Tuesday, October 7, 2014

Possibly Baby Farmers

The Baby Farmers, 
by Annie Cossins
Some time ago I read a book The Baby Farmers by Annie Cossins. It is about Sarah and John Makin who killed at least 13 babies that they had taken in the early 1890s. The mothers of these illegitimate babies paid the Makins to take in their child, but the children died shortly after, either by being murdered, deliberately starved and neglected, or overdosed on Godfrey's Cordial (a freely available opiate used to quiet children when they were teething, unwell, or otherwise unable to sleep). At that time forensics analysis of corpses was not what it is now, so an exact cause of death could not be determined.

"Baby farming" was, sadly, a wide-spread occurrence at that time, particularly in Britain. Because of the high rates of infant mortality at the time these crimes often went undetected, but there were several high-profile cases in England resulting in the conviction of baby farmers.

Well, I think I may have discovered another case, possibly a hitherto unknown one. 

One of my clients gave me a pile of their family papers as part of the research I was doing for them. Amongst them were transcripts of the birth and death of a baby boy. I am changing the name of all the parties involved in case I have misinterpreted the case, though dates and places are as on the original

Albert Thomas Hunter was born on 31 Oct 1885 at Glebe Road. He was the illegitimate son of Mary Elizabeth Hunter who was aged 19.

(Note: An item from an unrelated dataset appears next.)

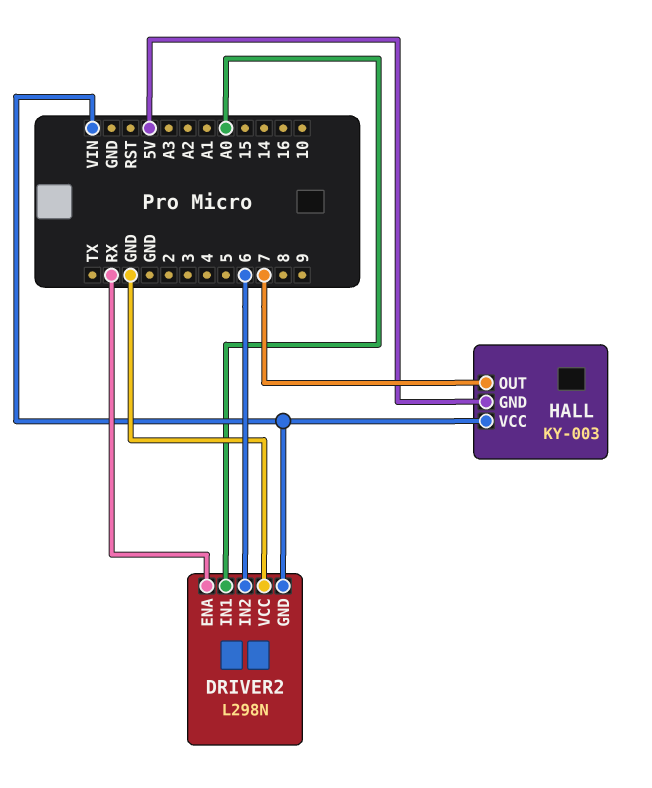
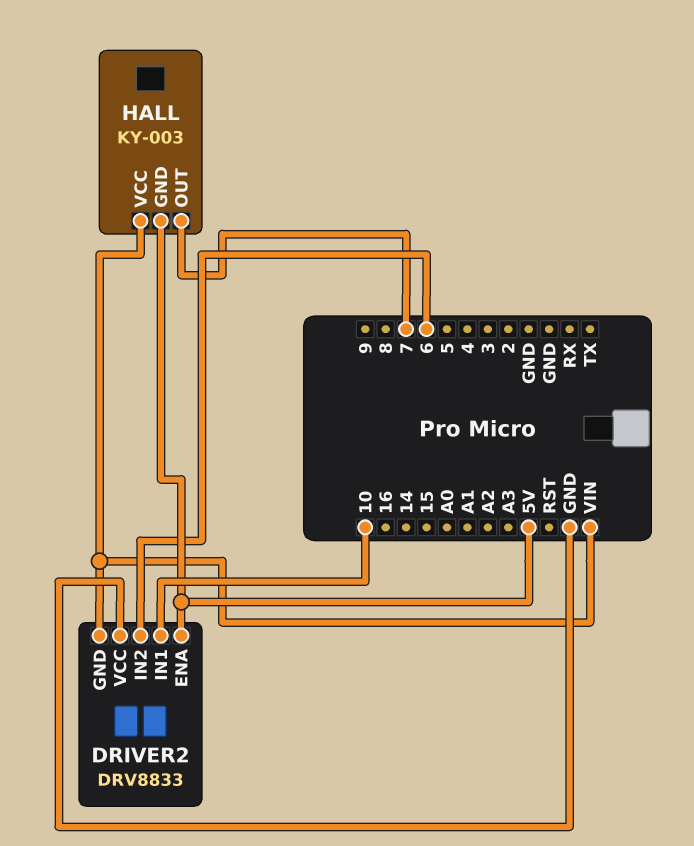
DRIVER2: L298N -> DRV8833
DRIVER2 pin ENA: RX -> 5V
DRIVER2 pin IN1: A0 -> 10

Albert died just over two weeks later, on 15 November 1885, at Commercial Road, West Callan Park, Leichhardt. His cause of death was given as "Atrophy" (could just as well been called "failure to thrive") lasting about 3 days. The informant was "Sarah L.S. White, acting as adopted parent of child, in conjunction with her husband William White, Commercial Road, West Callan Park, Leichhardt".

The child was buried the next day in Balmain Cemetery, and the presiding minister was listed as Master Albert William White.

It's a bit suspicious. The child was so young, died of "atrophy", which could be a result of neglect or malnutrition, and it was reported by the "adoptive" parents (who are unlikely to have taken the child out of the goodness of their heart alone).

Maybe the Whites were innocent, but maybe they were undiscovered baby farmers. 


  1. Interesting! I look forward to the next instalment.(and I've also got another book to read)

  2. Could also have been genetic, about right time frame for a death where the child could not get nourishment. May also have been a bacterial infection caused by E coli which causes a failure to thrive syndrome.

    1. Yes, Helen, you are absolutely correct ... but it COULD also be something more sinister!

  3. I have a similar case in my family tree though the child was slightly older and there was an inquest. He had been in private care in Brisbane and was also illegitimate.